“Fifty years ago the criminal code basically prohibited homosexual relationships. The criminal law is influential. It both reflects and creates social attitudes. If something is criminal, average people fear it. The change in the criminal law was a major milestone in reducing homophobia and allowing gay culture to thrive…leading all the way to the granting of gays the right to marry, adopt children, sponsor immigrants etc.
Section 293 is analogous to the old prohibitions against homosexuality. In the same way that gay activists fought for the repeal of the anti-gay law we are fighting to exclude polyamorists from section 293.
We are doing in 2010 what gay activists did in the 1960s and beyond. And our culture is just beginning to emerge in formal aspects, just like gay culture did in the 1960s. The CPAA is the first formal cross-Canada poly organization. The fight against the law is helping our community come
together, announce ourselves to the wider community, and generally help the process of normalizing poly.

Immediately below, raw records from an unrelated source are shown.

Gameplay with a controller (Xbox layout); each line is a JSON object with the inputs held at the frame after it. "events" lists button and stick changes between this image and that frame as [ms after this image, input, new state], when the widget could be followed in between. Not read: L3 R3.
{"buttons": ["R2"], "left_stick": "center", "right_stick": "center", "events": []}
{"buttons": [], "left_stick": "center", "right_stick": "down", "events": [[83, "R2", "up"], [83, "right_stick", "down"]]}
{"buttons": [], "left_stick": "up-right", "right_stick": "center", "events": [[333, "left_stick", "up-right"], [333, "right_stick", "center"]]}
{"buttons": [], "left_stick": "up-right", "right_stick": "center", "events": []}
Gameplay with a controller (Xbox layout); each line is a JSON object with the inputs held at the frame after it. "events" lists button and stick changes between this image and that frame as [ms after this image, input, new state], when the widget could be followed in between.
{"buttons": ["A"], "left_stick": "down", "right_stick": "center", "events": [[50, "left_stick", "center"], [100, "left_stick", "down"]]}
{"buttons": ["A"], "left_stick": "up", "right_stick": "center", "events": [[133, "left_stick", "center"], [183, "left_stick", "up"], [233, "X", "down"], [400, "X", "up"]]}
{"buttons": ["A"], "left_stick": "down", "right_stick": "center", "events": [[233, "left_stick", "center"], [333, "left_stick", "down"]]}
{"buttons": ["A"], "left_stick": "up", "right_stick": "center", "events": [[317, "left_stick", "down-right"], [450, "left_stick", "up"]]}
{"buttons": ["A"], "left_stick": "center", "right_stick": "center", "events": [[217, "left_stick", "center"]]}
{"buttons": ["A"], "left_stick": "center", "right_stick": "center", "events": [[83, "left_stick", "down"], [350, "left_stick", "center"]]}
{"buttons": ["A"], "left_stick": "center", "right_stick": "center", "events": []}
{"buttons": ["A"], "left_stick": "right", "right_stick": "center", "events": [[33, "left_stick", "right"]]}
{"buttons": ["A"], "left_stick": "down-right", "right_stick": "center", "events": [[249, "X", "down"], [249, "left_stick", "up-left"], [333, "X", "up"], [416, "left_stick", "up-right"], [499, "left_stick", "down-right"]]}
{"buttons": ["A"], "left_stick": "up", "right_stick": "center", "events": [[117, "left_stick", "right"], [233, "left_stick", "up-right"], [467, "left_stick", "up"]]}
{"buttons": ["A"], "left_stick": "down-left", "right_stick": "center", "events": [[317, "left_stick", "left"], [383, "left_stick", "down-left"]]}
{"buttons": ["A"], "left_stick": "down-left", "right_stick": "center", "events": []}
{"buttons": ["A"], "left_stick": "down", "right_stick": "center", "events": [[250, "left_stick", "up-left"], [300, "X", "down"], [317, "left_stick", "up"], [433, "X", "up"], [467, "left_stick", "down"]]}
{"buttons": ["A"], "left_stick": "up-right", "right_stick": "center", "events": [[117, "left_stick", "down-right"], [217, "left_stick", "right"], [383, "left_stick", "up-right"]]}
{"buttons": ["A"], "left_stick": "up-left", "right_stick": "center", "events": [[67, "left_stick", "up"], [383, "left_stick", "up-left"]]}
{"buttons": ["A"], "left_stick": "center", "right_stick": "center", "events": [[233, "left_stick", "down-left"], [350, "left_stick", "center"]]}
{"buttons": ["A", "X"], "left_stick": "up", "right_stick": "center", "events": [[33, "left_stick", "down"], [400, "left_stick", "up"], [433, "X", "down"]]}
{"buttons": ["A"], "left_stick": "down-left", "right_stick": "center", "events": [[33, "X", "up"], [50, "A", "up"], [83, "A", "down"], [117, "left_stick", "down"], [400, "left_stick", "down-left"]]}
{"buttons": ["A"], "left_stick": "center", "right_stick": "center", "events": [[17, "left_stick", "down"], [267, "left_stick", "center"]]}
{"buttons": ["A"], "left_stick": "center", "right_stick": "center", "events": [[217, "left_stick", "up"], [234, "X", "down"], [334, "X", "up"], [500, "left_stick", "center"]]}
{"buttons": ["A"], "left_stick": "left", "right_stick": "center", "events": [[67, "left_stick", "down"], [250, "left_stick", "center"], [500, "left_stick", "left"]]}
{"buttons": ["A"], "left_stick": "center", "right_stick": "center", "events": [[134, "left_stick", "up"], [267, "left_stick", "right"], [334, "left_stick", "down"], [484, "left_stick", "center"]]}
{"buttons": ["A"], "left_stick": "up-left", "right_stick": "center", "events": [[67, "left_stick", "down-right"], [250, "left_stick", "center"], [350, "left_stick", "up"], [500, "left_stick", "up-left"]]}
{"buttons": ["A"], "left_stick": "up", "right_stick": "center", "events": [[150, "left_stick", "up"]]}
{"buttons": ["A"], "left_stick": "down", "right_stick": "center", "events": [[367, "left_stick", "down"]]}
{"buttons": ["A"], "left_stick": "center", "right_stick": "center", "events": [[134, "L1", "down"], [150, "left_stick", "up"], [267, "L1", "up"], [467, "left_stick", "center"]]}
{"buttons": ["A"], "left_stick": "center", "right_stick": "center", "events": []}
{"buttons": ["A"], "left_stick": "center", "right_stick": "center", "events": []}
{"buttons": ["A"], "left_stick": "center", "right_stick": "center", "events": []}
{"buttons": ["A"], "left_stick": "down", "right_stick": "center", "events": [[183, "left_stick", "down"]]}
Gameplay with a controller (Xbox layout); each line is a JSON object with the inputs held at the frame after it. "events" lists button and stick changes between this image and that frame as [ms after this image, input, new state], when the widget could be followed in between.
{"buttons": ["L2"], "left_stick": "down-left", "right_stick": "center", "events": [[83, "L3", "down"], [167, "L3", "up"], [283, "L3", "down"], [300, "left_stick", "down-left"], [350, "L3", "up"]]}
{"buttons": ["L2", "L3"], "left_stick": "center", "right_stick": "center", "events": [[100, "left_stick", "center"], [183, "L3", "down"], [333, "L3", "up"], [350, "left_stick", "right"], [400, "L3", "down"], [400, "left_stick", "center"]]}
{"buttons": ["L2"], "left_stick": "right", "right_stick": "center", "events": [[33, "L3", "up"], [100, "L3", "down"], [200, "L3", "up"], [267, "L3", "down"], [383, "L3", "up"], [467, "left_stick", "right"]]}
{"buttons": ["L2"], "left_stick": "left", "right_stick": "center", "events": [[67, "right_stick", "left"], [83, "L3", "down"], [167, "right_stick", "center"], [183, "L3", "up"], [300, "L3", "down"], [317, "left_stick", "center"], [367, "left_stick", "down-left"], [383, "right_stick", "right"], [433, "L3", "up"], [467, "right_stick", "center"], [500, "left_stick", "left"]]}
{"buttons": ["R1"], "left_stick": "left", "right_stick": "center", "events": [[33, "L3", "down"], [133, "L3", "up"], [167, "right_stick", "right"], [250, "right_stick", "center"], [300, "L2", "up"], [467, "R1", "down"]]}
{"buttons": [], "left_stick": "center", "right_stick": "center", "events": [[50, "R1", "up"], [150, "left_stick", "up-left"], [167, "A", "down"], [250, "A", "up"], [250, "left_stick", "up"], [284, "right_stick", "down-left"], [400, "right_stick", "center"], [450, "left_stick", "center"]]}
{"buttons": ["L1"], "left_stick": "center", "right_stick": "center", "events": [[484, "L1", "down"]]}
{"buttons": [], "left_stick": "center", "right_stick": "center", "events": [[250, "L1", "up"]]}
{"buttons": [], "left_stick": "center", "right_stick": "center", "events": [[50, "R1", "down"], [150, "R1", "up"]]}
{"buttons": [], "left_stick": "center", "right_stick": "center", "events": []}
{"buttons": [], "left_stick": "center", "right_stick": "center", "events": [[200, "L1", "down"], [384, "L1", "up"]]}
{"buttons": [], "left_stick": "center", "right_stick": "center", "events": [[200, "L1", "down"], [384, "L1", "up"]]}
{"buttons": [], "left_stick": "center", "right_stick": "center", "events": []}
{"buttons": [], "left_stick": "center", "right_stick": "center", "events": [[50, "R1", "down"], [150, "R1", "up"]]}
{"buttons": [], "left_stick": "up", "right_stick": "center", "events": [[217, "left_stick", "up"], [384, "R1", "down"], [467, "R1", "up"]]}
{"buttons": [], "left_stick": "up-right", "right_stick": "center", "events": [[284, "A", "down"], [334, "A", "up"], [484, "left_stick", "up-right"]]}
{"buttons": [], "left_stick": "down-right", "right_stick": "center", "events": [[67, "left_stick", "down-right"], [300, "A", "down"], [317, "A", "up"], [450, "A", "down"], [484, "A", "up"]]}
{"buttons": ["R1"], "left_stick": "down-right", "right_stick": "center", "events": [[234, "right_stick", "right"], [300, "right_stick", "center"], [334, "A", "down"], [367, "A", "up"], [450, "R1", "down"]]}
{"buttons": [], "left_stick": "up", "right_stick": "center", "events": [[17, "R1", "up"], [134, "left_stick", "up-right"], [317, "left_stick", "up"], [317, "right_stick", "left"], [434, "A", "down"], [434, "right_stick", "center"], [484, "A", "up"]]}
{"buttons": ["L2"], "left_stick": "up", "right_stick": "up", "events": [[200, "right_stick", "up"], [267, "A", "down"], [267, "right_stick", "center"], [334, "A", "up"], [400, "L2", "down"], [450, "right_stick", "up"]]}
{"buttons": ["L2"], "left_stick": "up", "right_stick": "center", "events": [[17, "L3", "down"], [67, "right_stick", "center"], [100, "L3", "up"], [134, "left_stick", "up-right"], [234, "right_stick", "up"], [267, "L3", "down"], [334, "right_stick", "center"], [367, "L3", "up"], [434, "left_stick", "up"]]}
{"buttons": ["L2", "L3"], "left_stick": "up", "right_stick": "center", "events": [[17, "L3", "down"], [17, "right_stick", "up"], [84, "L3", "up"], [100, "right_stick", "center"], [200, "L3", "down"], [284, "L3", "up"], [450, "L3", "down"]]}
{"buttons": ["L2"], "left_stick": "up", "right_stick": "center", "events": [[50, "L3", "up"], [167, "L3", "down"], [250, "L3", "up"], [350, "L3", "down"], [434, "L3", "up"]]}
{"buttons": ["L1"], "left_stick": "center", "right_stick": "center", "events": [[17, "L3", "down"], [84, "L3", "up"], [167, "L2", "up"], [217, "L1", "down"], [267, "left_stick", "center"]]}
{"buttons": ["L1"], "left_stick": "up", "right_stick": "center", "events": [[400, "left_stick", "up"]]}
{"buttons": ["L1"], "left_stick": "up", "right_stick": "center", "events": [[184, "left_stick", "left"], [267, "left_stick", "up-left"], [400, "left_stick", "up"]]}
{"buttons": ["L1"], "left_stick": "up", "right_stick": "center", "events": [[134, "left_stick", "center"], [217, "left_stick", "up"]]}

This culture-building is reminiscent of the early bloom of gay culture in the 1960s.
We are starting a process that our children’s cohort will benefit from, just like gay youth are benefiting from the activism of the previous generation. In 25 years, thanks to our efforts and that of many others, poly will be as normalized as gay culture is today.” (John Ince, Lawyer for CPAA)
Whether polyamory is a sexual orientation or a chosen behaviour, and the debate and research will continue for years, is irrelevant to the quest for consenting adults to be free to express their love and sexuality with other consenting adults in family structures that are comfortable and empowering for all involved.